Nine years of collage, being torn apart and reassembled in the whisper-networks of the pre-facebook internet. A neologism goes from describing a moral panic to embodying multiple genres of erotic art and writing. Perhaps that describes the origin of many parasexualities. In a society slow to discuss the complexity of sex, how do we learn except by imitating moral panics? Isn’t that what sadism and masochism were in the first place? People imitating the reviled authors de Sade and von Sacher-Masoch? Now we embrace all those supposedly corrupting us – pink pop music and vapid gossip rags and bleached blonde porn stars and famous sex tapes and trashy anime – using the language of those worried we would be corrupted.
I think part of ‘bimbofication’ is that it describes sexuality as a process, a becoming.
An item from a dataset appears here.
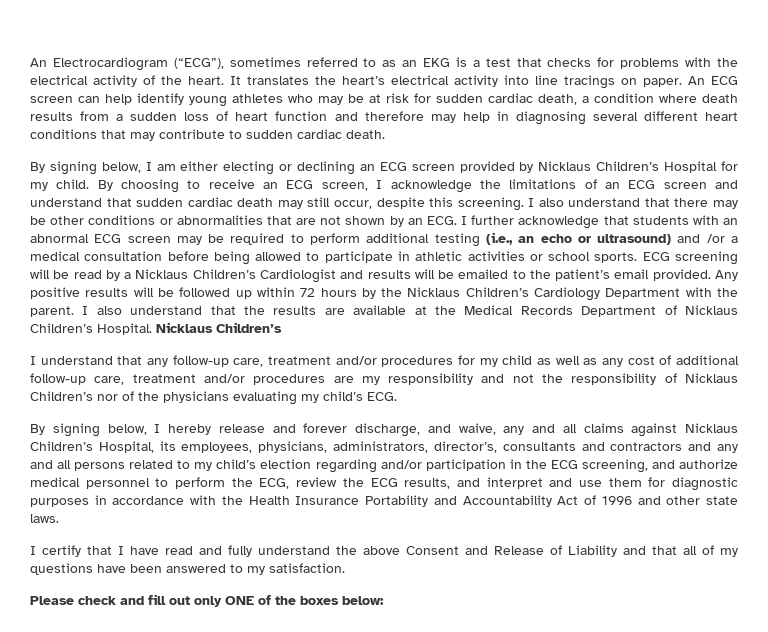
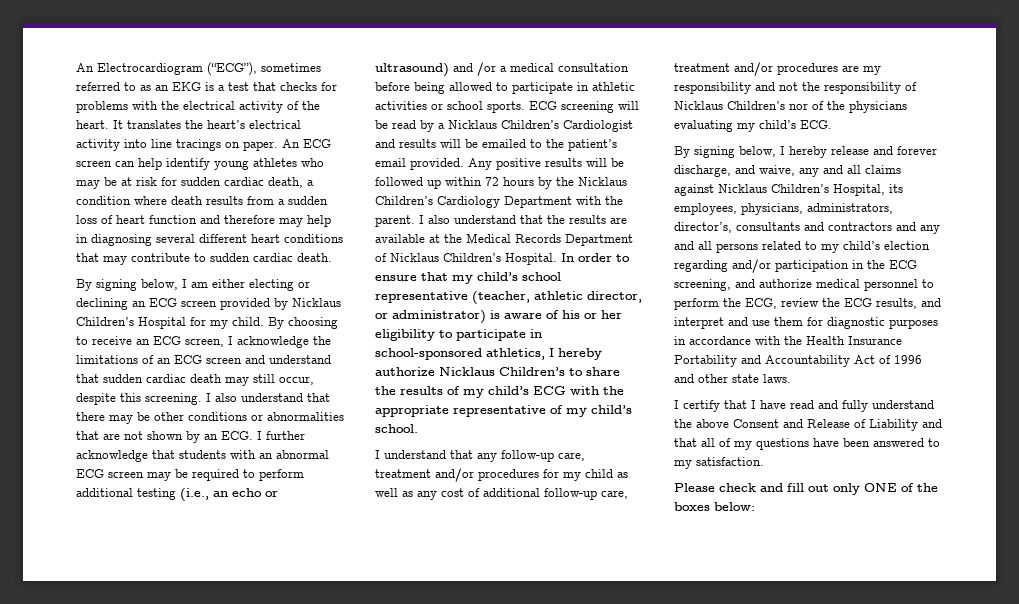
[156,322,282,333] Nicklaus Children’s -> [561,253,630,262] [375,272,561,284] [375,291,642,304] [375,310,622,324] [375,329,542,341] [375,348,602,360] [375,367,620,376] [375,386,624,398] [375,405,632,417] [375,424,418,433] In order to ensure that my child’s school representative (teacher, athletic director, or administrator) is aware of his or her eligibility to participate in school-sponsored athletics, I hereby authorize Nicklaus Children’s to share the results of my child’s ECG with the appropriate representative of my child’s school.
A perpetual panic. A perpetual crisis. That can be a crisis of many things – religion, ethics, gender, social standing. Thus the narrative of transformation. There are as many ‘-fications’ as there are crises – whorification, slutification, stepfordization, nerdification, gothification, sissyfication, princessfication, etc. Overcoming an internalized panic is always a crisis and how many of us are overcoming, even? The appeal of transformation, much like suicide, is to cut the Gordian knot within our soul.
Will ‘bimbofication’ persist? I don’t see why not. We still call people ‘luddites.’ We still call people ‘tankies.’ God only knows what it will mean in twenty years. Language churns fast and releases slowly. Pieces of the collage get everywhere. The kids will have their own weird shit to feel embarrassed about, after all.